Breakable You
- First edition
- Author: Brian Morton
- Language: English
- Publisher: Houghton Mifflin Harcourt
- Pages: 368
- ISBN: 0151011923
- Preceded by: A Window Across the River

= Breakable You =

Novel by Brian Morton

Breakable You is the fourth novel written by American author Brian Morton. It was published in 2006 by Houghton Mifflin Harcourt. The book was made into a 2017 film starring Holly Hunter, Tony Shalhoub and Alfred Molina.

==Characters==
The story, like most of Morton's books, focuses around three or four central characters, and the omniscient point of view changes between them in each chapter.

List of main characters:a

- Maud Weller is a college graduate in her late twenties. She is described as 5'10', having brown hair and awkward but attractive features. She teaches a philosophy class at an unknown university, and in the story is writing her dissertation on "how people treat each other". In the book, Morton alludes to Maud being somewhat mentally unstable, having had two mental breakdowns in her lifetime already. Later in the book, Maud has a third and is checked into a rehab center that she attended before.
- Samir is an Arab man and the love interest of Maud Weller. He remodels homes, but it's not exactly his passion in life, and he is described as very intellectual. He is also much shorter than Maud, which is something that Maud comes to like in him. He is very emotionally shut-down when he first starts dating Maud, and he reveals that it is due to his daughter's death and divorcing his wife, which happened some time ago.
- Eleanor Weller is the mother of Maud Weller, and she is in her sixties. She works as a therapist, but she's always had a yearning to publish a memoir of her family life growing up.
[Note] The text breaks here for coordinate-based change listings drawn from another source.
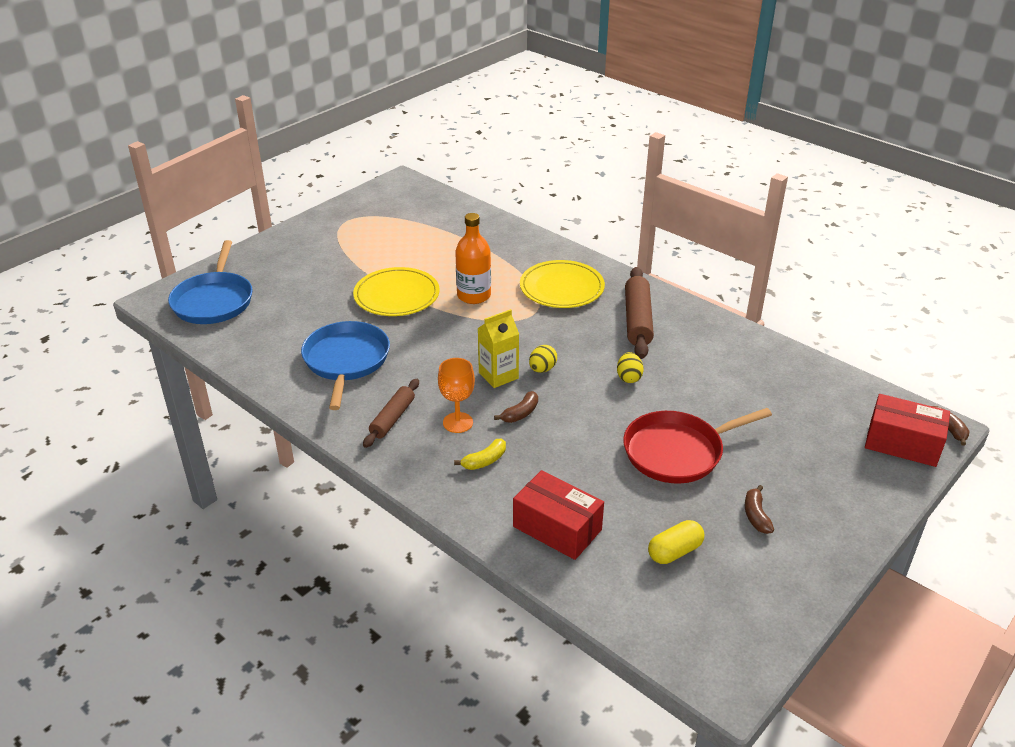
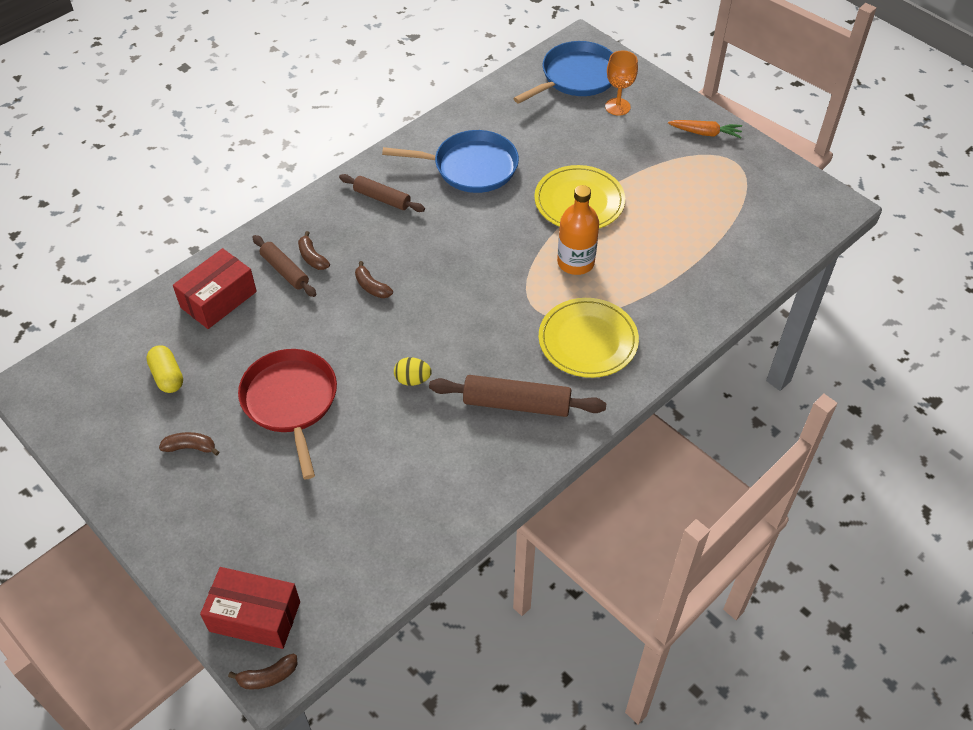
camera: 95 degrees right, 15 degrees up
blue pan [168,240,253,324] -> blue pan turned 135 degrees clockwise [513,41,613,104]
orange goblet [438,358,475,433] -> orange goblet moved to [605,51,638,116]
yellow banana [454,438,506,470] -> brown banana [298,231,330,270]
yellow carton [478,309,519,388] -> none
yellow egg [529,345,557,373] -> none
red box [865,394,950,467] -> red box turned 75 degrees clockwise [200,567,300,649]
none -> brown rolling pin [252,235,317,297]
none -> orange carrot [668,120,742,138]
She finds that her problem is that she wants to take care of people too often, and leaves her dreams on the side.
- Adam Weller is the father of Maud Weller and previous husband to Eleanor Weller before their divorce. Adam is a novelist of some moderate fame in New York and has published several novels. He is old too, and is in fear of being lost in the crowd of a youthful world.

==Minor characters==
- Thea is the love interest of Adam Weller. She is a much younger woman and is described as hip, youthful, fiery and very beautiful. She is also very instrumental to Adam and furthering his reputation as an author.
- Isador Cantor is a novelist and friend of Adam Weller. He never appears in the novel, having died shortly before the story takes place but he is very important to Adam's storyline. He has always been Adam's main adversary in the literary world, and Adam thinks that Izzy is a better writer than he.

==Critical reception==
The book was well reviewed by critics. The New York Times gave it a positive review, writing: "Terrible fates befall some of Morton’s characters, undeserved; he seems, at times, to bring them to life only to make them suffer. It’s a complaint usually reserved for a higher power, and a tribute to Morton’s craft: conjuring up lives so vivid the reader mourns their passing." The New York Sun wrote "Breakable You has succeeded in demonstrating, once again, Mr. Morton's appealing and humane gift."